Second, don't let yesterday's guilt stop you from obeying God today. Just because you may have fallen short in the past doesn't mean you can never serve the body of Christ again. God's mercies are new every morning, and there's nothing, not even your own guilt, that can separate you from His love.
Third, ask the Holy Spirit to make you aware of the needs of others. Contact your church, join a Bible study, put reminders in your calendar or phone so that you remember the needs of others. Even if they only need prayer, you can help out. My husband and I can tell you that churches are so very willing to share the needs of the congregation with the church body itself. Too often, the burden of caring for the masses falls on the shoulders of the church staff. This is one way you can serve your staff and your local body!
Finally, if money is your hindrance, I think I can help. There are many families who cannot afford to feed the mouths at their own table, so even thinking about feeding someone else is ludicrous. I hate that there are situations like that, but I understand. If this is you, no one is asking you to go into debt or put your family's needs in jeopardy. God knows your heart, and if all you can do is pray for a person or family, you are absolutely doing enough. I love the old saying, “Prayer is not the least, but the most you can do for a person.”

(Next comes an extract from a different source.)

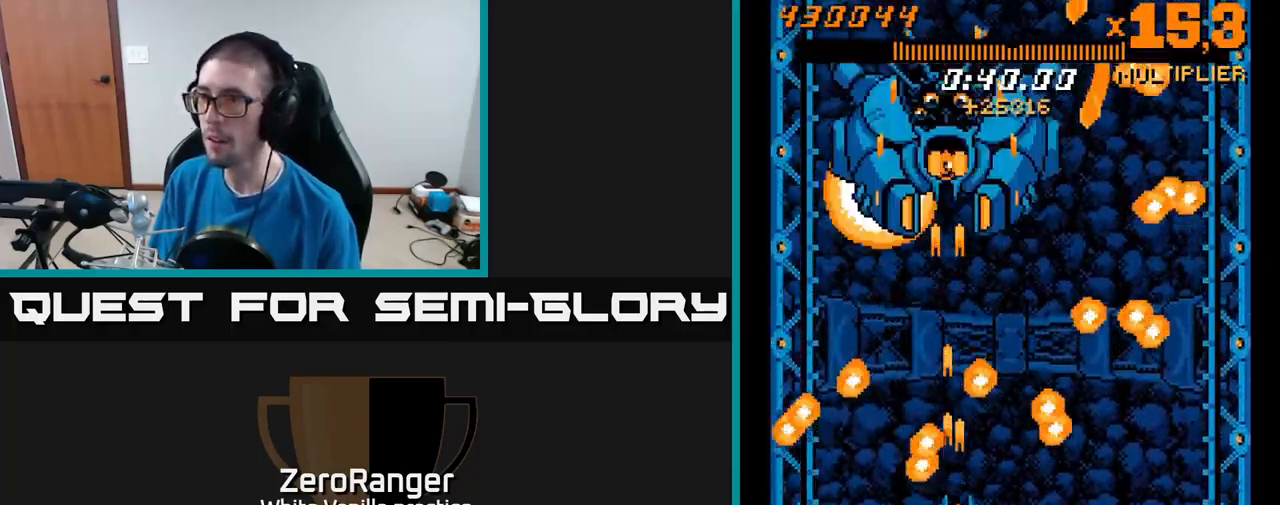
{"buttons": ["A", "DPAD_UP"], "right_stick": "center", "events": [[333, "DPAD_DOWN", "up"], [433, "DPAD_RIGHT", "up"], [433, "DPAD_UP", "down"]]}
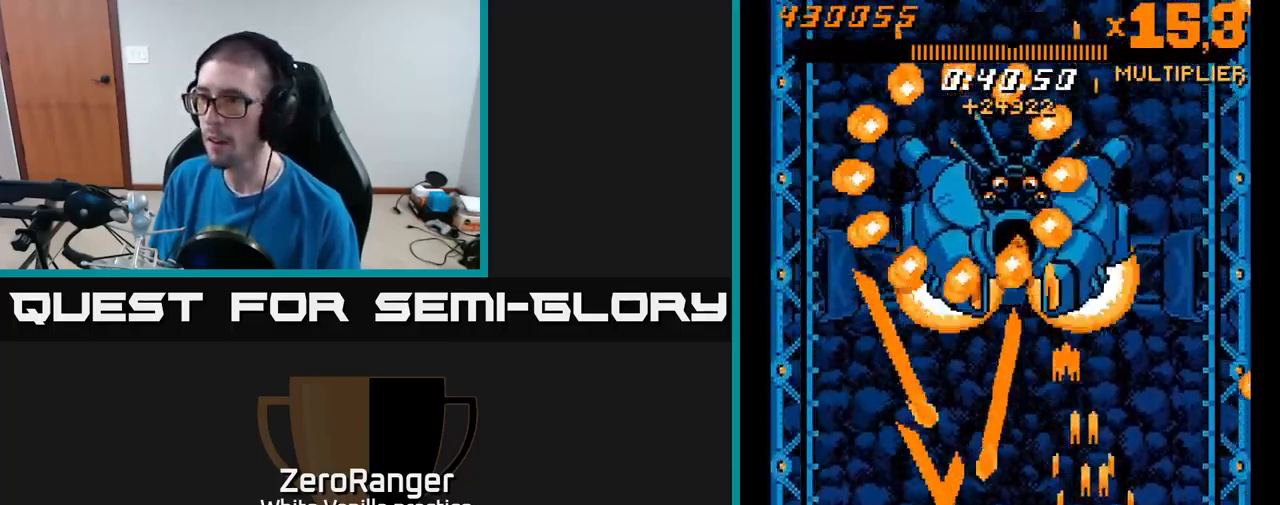
{"buttons": ["A", "DPAD_DOWN"], "right_stick": "center", "events": [[17, "DPAD_LEFT", "down"], [117, "DPAD_LEFT", "up"], [150, "DPAD_RIGHT", "down"], [300, "DPAD_RIGHT", "up"], [416, "DPAD_RIGHT", "down"], [433, "DPAD_UP", "up"], [449, "DPAD_DOWN", "down"], [449, "DPAD_RIGHT", "up"]]}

Practical Reasons YOU Should Start a Food Ministry
1. You're already on a website called GNOWFGLINS, so chances are, you're at least slightly familiar with healthy eating. Do you enjoy sharing your knowledge with others? What better way than a home-cooked, nutrient-dense meal?
2. If you're familiar with special diets and food allergies, you are the perfect candidate to cook food for others. People without knowledge of dietary restrictions may not be super graceful when a restrictions is brought their way, but you, on the other hand, may welcome the challenge of broadening your allergy-free cooking skills by serving others. After all, someone who delivers a batch of peanut butter cookies sure had their heart in the right place, but it stinks when the recipients can't eat those yummy cookies because of a severe peanut allergy. Allergies are more common than ever, so ministering to people through food involves taking their special diet or allergies into consideration and accommodating them to the best of your ability.
3. Have you been blessed in the past when someone brought food to your door? It's a wonderful time to repay the favor — start or join a food ministry!
4. Say you want to be more involved in your church body, but you don't know where to start. Singing in the praise team, teaching a Sunday school class, or greeting folks at the door isn't your thing, but maybe cooking is. You can meet needs from the comfort of your own kitchen!
Putting It All Together
We've talked about overcoming the hindrances of ministering through food, why we need to serve each other, and that God wants us to use our gifts and abilities to bless others.
In Part 2 (next month) we're going to discuss how to make this all happen. Over the past year, I have begun a successful meal ministry in our church body, and I am going to share how I did it. Maybe I can inspire you along the way to revive a forgotten meal ministry in your church, or to join an existing one. It's actually easier than you think!
Have you ever experienced the joy of a home-cooked meal, delivered right to your door, when you needed it most? How did that make you feel? Are you interested in using your passion for food to meet the needs of your brothers and sisters in Christ? Let's encourage one another!